Chango Spasiuk takes lowbrow music from the countryside and transforms it into sophisticated urbanite fare.
During the colonial era, northern Europeans took accordions all over the world. Ever since, folky wedding dances like the polka have been interbreeding with indigenous music styles in faraway lands. South America has produced some of the most elaborate examples, but even in that context, Chango Spasiuk stands out for his verve and virtuosity.
In "La Ratonera," Spasiuk revs the spirit of a European, oompah-pah waltz into a cantering 12/8 feel. That's a feature of a style called chamamé, which Spasiuk grew up with in Argentina's rural northeast. These days, he makes his home in Buenos Aires, where he composes for and performs with an ensemble that includes violin, guitar, double bass and percussion.
Music history is full of exceptional musicians who, like Spasiuk, take lowbrow music from the countryside and transform it into sophisticated urbanite fare. Spasiuk subtitles his CD "memories of a barefoot childhood," and as much as the colors of jazz and classical music emerge in his sound, that rugged, rural past always shines through.
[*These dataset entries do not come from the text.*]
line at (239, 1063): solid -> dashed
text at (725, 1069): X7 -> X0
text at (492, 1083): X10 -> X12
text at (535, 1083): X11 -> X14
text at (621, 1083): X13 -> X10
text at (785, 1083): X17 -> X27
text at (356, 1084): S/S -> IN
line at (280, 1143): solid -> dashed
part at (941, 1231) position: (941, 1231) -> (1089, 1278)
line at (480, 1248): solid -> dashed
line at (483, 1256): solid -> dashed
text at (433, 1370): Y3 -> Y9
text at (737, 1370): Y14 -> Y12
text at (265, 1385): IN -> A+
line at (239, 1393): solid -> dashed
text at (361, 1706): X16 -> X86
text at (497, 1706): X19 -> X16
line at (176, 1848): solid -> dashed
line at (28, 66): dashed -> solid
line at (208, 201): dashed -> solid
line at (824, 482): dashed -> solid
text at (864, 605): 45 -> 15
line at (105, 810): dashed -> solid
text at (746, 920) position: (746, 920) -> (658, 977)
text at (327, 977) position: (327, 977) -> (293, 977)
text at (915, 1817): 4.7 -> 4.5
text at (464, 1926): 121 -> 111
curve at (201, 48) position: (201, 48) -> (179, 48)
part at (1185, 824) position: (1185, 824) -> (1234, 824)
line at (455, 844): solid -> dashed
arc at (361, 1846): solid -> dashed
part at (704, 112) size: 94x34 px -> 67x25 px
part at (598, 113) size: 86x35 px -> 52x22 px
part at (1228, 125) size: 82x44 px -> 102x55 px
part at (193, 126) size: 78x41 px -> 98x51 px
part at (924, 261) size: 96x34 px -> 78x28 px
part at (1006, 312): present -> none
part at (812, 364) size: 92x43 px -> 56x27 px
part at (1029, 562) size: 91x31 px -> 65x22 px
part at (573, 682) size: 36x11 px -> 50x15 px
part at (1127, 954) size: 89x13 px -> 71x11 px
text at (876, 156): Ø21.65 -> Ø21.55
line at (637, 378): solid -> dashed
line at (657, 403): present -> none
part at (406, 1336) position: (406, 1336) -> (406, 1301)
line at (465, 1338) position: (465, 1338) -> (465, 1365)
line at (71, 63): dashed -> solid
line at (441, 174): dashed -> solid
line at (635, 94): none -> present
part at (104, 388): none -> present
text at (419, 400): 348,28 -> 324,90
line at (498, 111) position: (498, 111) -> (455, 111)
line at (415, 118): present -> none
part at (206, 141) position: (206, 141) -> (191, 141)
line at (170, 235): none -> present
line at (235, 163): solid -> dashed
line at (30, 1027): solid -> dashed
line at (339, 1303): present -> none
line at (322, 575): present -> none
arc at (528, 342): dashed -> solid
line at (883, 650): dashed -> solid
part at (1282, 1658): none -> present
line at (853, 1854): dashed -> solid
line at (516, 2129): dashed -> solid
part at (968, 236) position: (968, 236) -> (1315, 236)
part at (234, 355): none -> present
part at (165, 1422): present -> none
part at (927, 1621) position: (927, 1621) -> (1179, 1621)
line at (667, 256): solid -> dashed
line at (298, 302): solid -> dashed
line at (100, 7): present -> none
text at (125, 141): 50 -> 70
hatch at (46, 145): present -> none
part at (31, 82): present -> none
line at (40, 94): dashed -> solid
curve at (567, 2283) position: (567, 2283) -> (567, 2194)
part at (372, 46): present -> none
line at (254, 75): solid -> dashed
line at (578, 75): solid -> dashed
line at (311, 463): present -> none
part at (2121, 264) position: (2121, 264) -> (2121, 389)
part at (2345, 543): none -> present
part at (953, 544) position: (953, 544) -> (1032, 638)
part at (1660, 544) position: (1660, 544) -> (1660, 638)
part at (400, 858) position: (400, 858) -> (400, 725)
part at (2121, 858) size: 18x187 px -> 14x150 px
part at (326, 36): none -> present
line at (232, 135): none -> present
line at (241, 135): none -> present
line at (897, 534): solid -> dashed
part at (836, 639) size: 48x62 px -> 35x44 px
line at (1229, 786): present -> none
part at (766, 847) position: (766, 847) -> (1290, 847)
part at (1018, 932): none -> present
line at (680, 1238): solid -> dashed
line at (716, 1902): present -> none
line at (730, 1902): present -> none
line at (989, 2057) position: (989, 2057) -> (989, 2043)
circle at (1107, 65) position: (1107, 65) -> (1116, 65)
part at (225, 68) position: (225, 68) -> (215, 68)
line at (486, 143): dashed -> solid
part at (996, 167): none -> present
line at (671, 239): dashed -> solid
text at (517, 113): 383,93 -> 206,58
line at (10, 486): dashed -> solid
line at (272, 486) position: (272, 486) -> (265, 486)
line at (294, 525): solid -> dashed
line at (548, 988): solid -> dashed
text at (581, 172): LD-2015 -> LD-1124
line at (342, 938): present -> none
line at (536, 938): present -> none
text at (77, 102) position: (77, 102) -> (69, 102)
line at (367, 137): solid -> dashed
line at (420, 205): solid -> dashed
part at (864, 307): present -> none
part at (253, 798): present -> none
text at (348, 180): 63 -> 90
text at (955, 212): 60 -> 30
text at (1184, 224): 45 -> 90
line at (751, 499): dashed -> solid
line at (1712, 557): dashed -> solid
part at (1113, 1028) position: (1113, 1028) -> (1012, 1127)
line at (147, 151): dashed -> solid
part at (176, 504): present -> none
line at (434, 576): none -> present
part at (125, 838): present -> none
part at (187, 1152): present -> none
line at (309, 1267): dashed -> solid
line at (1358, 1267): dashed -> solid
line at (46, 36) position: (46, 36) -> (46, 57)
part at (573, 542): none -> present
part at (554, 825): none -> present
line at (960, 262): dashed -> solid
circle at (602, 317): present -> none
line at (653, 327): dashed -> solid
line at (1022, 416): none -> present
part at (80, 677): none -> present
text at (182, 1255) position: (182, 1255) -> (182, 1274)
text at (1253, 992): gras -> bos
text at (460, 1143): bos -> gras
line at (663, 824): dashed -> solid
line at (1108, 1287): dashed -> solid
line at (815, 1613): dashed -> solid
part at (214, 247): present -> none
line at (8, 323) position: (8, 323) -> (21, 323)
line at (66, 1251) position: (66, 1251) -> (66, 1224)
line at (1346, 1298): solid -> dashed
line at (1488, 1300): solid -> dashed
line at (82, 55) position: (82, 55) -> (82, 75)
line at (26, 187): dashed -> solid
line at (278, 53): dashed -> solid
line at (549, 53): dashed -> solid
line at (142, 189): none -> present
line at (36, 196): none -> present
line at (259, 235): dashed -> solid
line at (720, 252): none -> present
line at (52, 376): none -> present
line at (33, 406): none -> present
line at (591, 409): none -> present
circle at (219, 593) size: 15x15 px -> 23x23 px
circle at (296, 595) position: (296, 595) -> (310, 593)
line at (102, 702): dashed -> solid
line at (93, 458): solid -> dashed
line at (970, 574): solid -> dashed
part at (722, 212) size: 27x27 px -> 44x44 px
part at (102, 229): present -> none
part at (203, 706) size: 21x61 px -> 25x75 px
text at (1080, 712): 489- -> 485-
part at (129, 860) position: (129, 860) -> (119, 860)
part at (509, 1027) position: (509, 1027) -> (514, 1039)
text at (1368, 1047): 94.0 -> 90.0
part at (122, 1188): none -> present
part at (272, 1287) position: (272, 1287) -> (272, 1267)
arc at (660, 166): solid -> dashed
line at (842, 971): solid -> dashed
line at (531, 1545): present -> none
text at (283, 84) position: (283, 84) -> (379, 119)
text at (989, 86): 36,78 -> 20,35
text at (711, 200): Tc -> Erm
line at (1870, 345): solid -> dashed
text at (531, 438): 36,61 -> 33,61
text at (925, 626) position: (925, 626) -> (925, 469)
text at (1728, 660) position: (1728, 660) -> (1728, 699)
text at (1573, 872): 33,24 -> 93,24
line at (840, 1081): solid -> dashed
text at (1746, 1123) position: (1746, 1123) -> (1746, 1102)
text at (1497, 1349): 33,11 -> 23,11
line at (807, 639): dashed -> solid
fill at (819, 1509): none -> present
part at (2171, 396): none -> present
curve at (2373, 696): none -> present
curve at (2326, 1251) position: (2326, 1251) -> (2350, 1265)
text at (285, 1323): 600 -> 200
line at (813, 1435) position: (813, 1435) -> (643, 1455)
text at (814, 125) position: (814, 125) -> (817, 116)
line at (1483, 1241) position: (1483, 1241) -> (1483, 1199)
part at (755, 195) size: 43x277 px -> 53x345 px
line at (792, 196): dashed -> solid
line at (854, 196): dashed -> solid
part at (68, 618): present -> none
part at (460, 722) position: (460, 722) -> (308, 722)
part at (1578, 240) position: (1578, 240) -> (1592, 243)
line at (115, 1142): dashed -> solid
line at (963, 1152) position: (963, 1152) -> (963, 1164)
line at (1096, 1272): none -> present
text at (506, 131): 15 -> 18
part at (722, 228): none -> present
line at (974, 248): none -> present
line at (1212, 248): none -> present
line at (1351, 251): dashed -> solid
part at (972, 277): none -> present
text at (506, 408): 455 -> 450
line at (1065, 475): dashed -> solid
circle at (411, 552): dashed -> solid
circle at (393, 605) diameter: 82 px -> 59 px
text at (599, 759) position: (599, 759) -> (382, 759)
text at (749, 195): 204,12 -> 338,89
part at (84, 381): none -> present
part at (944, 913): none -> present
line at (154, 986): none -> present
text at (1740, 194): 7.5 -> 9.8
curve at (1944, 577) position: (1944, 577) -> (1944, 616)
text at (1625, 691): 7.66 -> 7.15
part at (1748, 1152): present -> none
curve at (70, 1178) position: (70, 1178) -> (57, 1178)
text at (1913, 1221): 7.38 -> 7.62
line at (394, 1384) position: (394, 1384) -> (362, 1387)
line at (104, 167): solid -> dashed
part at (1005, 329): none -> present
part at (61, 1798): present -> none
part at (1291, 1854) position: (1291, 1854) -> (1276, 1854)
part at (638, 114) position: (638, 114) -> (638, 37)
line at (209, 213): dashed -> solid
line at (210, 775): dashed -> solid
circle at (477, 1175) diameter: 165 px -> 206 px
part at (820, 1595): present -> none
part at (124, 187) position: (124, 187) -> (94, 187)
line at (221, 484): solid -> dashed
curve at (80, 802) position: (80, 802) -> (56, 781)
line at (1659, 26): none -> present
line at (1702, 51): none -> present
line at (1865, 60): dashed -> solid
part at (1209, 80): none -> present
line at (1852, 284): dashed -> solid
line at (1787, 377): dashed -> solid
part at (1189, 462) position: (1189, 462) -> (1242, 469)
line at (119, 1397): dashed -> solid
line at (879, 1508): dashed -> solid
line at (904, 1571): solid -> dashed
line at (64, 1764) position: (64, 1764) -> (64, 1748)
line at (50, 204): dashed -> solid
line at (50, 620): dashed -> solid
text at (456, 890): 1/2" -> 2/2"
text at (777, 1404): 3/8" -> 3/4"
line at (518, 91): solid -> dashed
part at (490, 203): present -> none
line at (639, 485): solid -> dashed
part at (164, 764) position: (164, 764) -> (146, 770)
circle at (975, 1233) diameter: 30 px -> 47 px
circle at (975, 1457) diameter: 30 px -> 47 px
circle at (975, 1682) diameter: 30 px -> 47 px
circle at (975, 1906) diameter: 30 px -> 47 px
Pynandi Los Descalzos includes a semi-classical suite; a lonely, romantic vocal number; and a few bracing duo performances. The standout track might be the opener, "Tierra Colorada" — or "Red Earth." This original composition sums up the spirit of Spasiuk's whole endeavor. He and his musicians dig in with passion and gusto as pastoral reverie and cosmopolitan panache joyfully become one.